Noel Coward, one of Britain’s most popular twentieth-century writers, is most commonly associated with plays set in England, such as Hay Fever, Blithe Spirit and This Happy Breed, as well as with musicals, songs and the tear-jerking film Brief Encounter. Volcano (1956), unpublished during the Master’s lifetime, is set on a fictional island, Samola, and leans heavily on Coward’s real-life observations of friends who stayed with him when he was a tax exile in Jamaica.
From early in the play, we are conscious that expat Adela Shelley’s house is located beside a rumbling volcano, an omen for the volatility and instability that permeates the relationships of the residents and guests on the small island. Our first encounter is with attractive, poised, 44-year-old widow, Adela (Jenny Seagrove) who runs a colonial banana plantation, and the married, philandering Guy Littleton (Jason Durr). Guido (Adela’s affectionate name for Guy) has, to his chagrin, succeeded in capturing only the heart of his hostess; not her ‘fastidious virtue’.

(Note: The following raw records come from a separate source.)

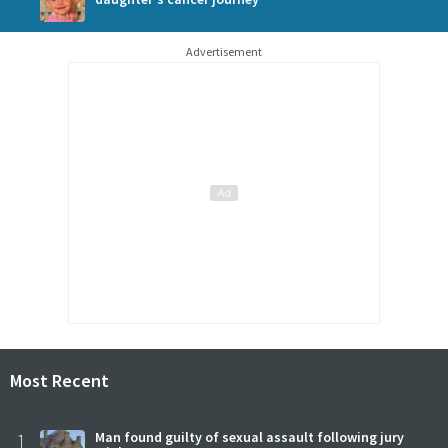
Advertisement
Most Recent
1
Man found guilty of sexual assault following jury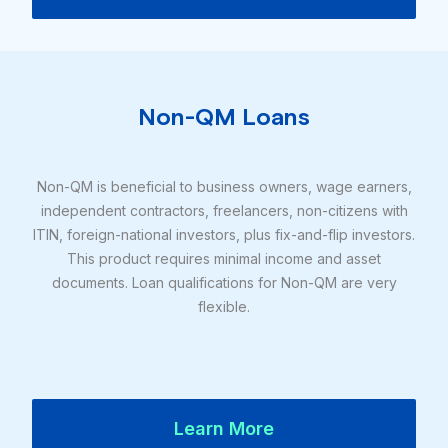
Non-QM Loans
Non-QM is beneficial to business owners, wage earners,
independent contractors, freelancers, non-citizens with
ITIN, foreign-national investors, plus fix-and-flip investors.
This product requires minimal income and asset
documents. Loan qualifications for Non-QM are very
flexible.
Learn More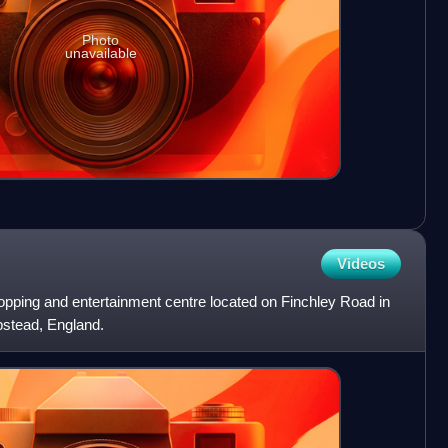
Photo
unavailable
Videos
opping and entertainment centre located on Finchley Road in
stead, England.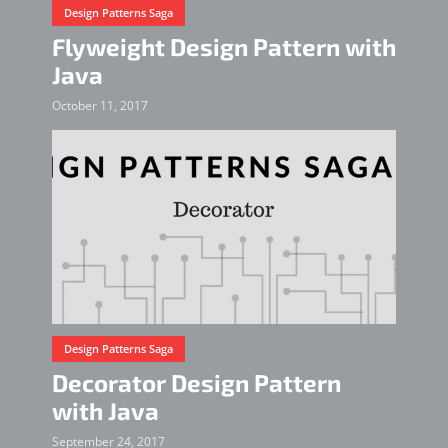
Design Patterns Saga
Flyweight Design Pattern with
Java
October 11, 2017
Design Patterns Saga
Decorator Design Pattern
with Java
September 24, 2017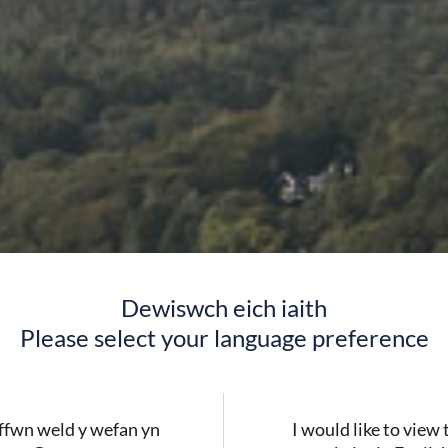
Dewiswch eich iaith
Please select your language preference
fwn weld y wefan yn
I would like to view 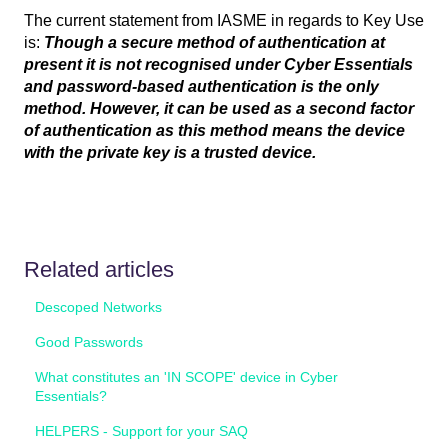
The current statement from IASME in regards to Key Use
is:
Though a secure method of authentication at
present it is not recognised under Cyber Essentials
and password-based authentication is the only
method. However, it can be used as a second factor
of authentication as this method means the device
with the private key is a trusted device.
Related articles
Descoped Networks
Good Passwords
What constitutes an 'IN SCOPE' device in Cyber
Essentials?
HELPERS - Support for your SAQ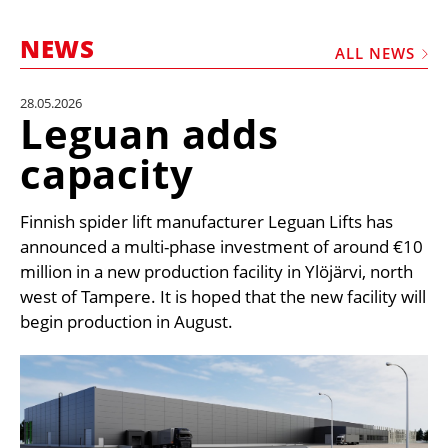
MARKETPLACE
NEWS
FRAUD AND THEFT REPORTS
ALL NEWS
SUBSCRIPTIONS
28.05.2026
Leguan adds
VIDEOS
capacity
LIBRARY
CRANES & ACCESS
Finnish spider lift manufacturer Leguan Lifts has
MEDIA PACK
announced a multi-phase investment of around €10
million in a new production facility in Ylöjärvi, north
CURRENCY CONVERTER
west of Tampere. It is hoped that the new facility will
UNIT CONVERTER
begin production in August.
CONTACT US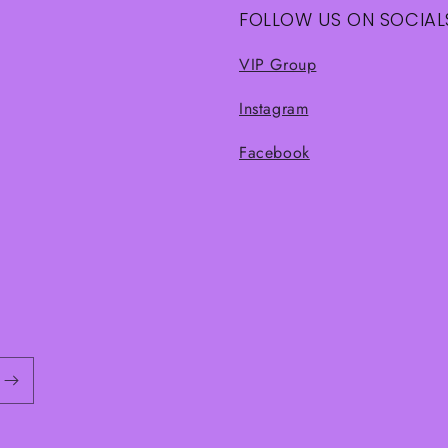
FOLLOW US ON SOCIAL
VIP Group
Instagram
Facebook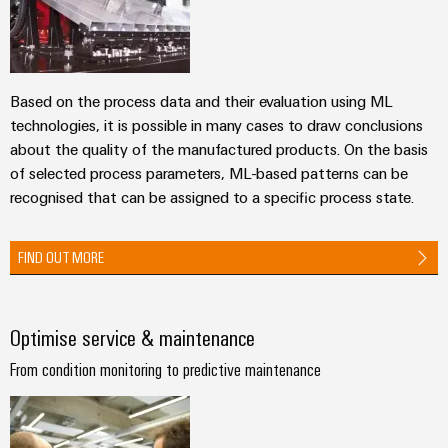
Automation
ALL
the
&
SERVICES
process
Software
industry
Device
Photovoltaics
Controllers
Manufacturer
Based on the process data and their evaluation using ML
Harnessing
technologies, it is possible in many cases to draw conclusions
solar
I/O
PCB
about the quality of the manufactured products. On the basis
energy
Systems
connectors
for
of selected process parameters, ML-based patterns can be
resource
and
recognised that can be assigned to a specific process state.
Industrial
efficiency
PCB
Ethernet
terminals
Railway
FIND OUT MORE
Modern
Touch
PCB
and
panels
digital
Connector
solutions
Optimise service & maintenance
Services
Engineering
for
climate-
and
From condition monitoring to predictive maintenance
Original
friendly
visualisation
mobility
Equipment
tools
in
Manufacturer
rail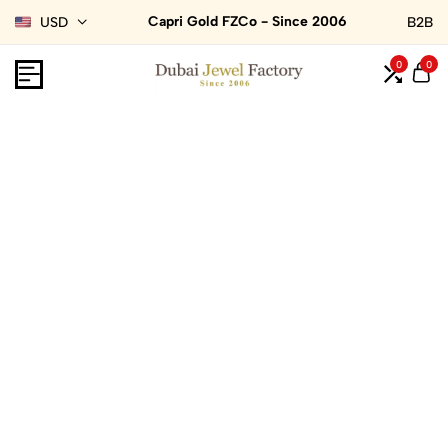
Capri Gold FZCo - Since 2006
USD
B2B
0
0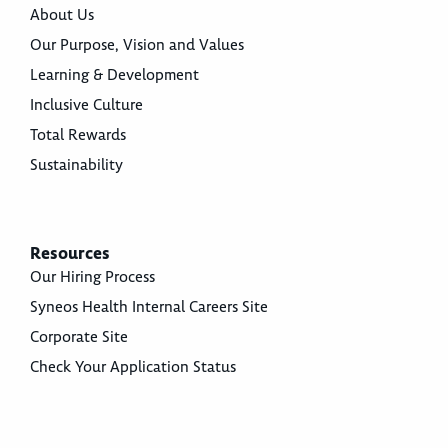
About Us
Our Purpose, Vision and Values
Learning & Development
Inclusive Culture
Total Rewards
Sustainability
Resources
Our Hiring Process
Syneos Health Internal Careers Site
Corporate Site
Check Your Application Status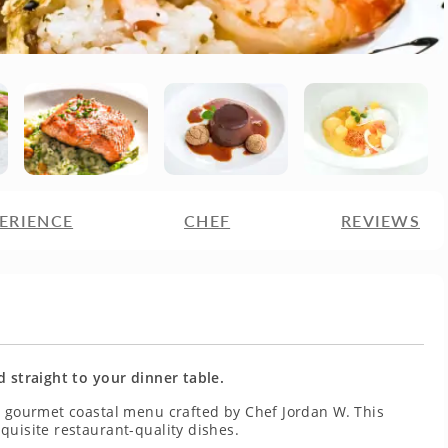
ERIENCE
CHEF
REVIEWS
d straight to your dinner table.
 a gourmet coastal menu crafted by Chef Jordan W. This
quisite restaurant-quality dishes.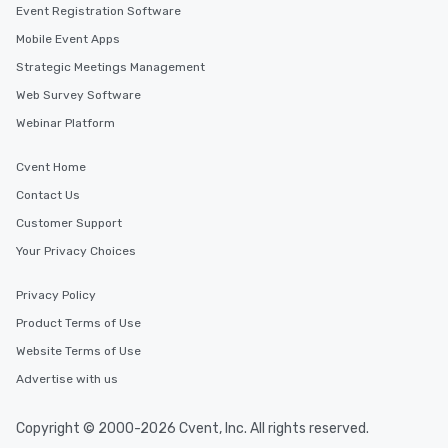
Event Registration Software
Mobile Event Apps
Strategic Meetings Management
Web Survey Software
Webinar Platform
Cvent Home
Contact Us
Customer Support
Your Privacy Choices
Privacy Policy
Product Terms of Use
Website Terms of Use
Advertise with us
Copyright © 2000-2026 Cvent, Inc. All rights reserved.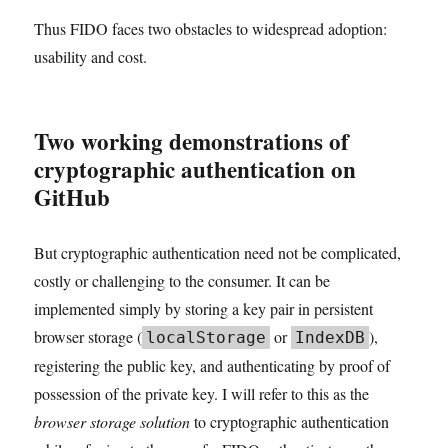
Thus FIDO faces two obstacles to widespread adoption:
usability and cost.
Two working demonstrations of
cryptographic authentication on
GitHub
But cryptographic authentication need not be complicated,
costly or challenging to the consumer. It can be
implemented simply by storing a key pair in persistent
browser storage (
or
),
localStorage
IndexDB
registering the public key, and authenticating by proof of
possession of the private key. I will refer to this as the
browser storage solution
to cryptographic authentication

Ellen Danbury (Perdita Avery), a pretty, innocent-looking, blonde friend, arrives from the ‘cold rain’ of London (the weather reference heralding a titter from Oxford’s sunshine-deprived audience) to the ‘eternal summer’ of Samola, and quickly establishes that married females are not immune to the attractions of the opposite sex. She candidly admits that ‘I never find it easy to be intimate with women – probably because I like men so much’. It is the English visitors who are not shy of admitting their lust for seduction while the island’s settled expats, including happily married Grizelda and Robin Craigie (delightfully played by Finty Williams and Robin Sebastian) and Adela, favour fidelity. One wonders if Coward consciously used sexual conquest as a metaphor for the history of colonial conquest on the Caribbean islands.
The anticipated arrival of Guy’s wife, Melissa, does not disappoint. Dawn Steele is a vision in black (a perfect contrast to Ellen, ‘the little thing in white’). Miss Steele makes a huge impact on the play, commanding the attention of the other characters and the audience. This cuckolded woman seems, at this point, far more influential than her husband; her voice, her stance and her looks exude power. Director Roy Marsden delicately underscores her position by creating a tableau of three women (Adela, Melissa and Grizelda) sitting in a triangle, with Melissa holding the strong upstage pinnacle position. We later see the vulnerabilities of this woman emerge as she acknowledges that Guy married her for her money.
Volcano introduces us to some beautiful, upper-class, caddish, cigarette-smoking characters (types we associate with much of Coward’s work) alongside the more ordinary moral human beings. The acting does not disappoint – all characters are well delineated. The set, designed by Simon Scullion, and the lighting and sound effects by Mike Robertson and Mathew Bugg are superb and Trish Wilkinson’s costume hit the perfect note. Would I recommend this production of Volcano as a further introduction to the work of Noel Coward and as suitably distracting entertainment during our damp summer of 2012? On both counts, yes I would!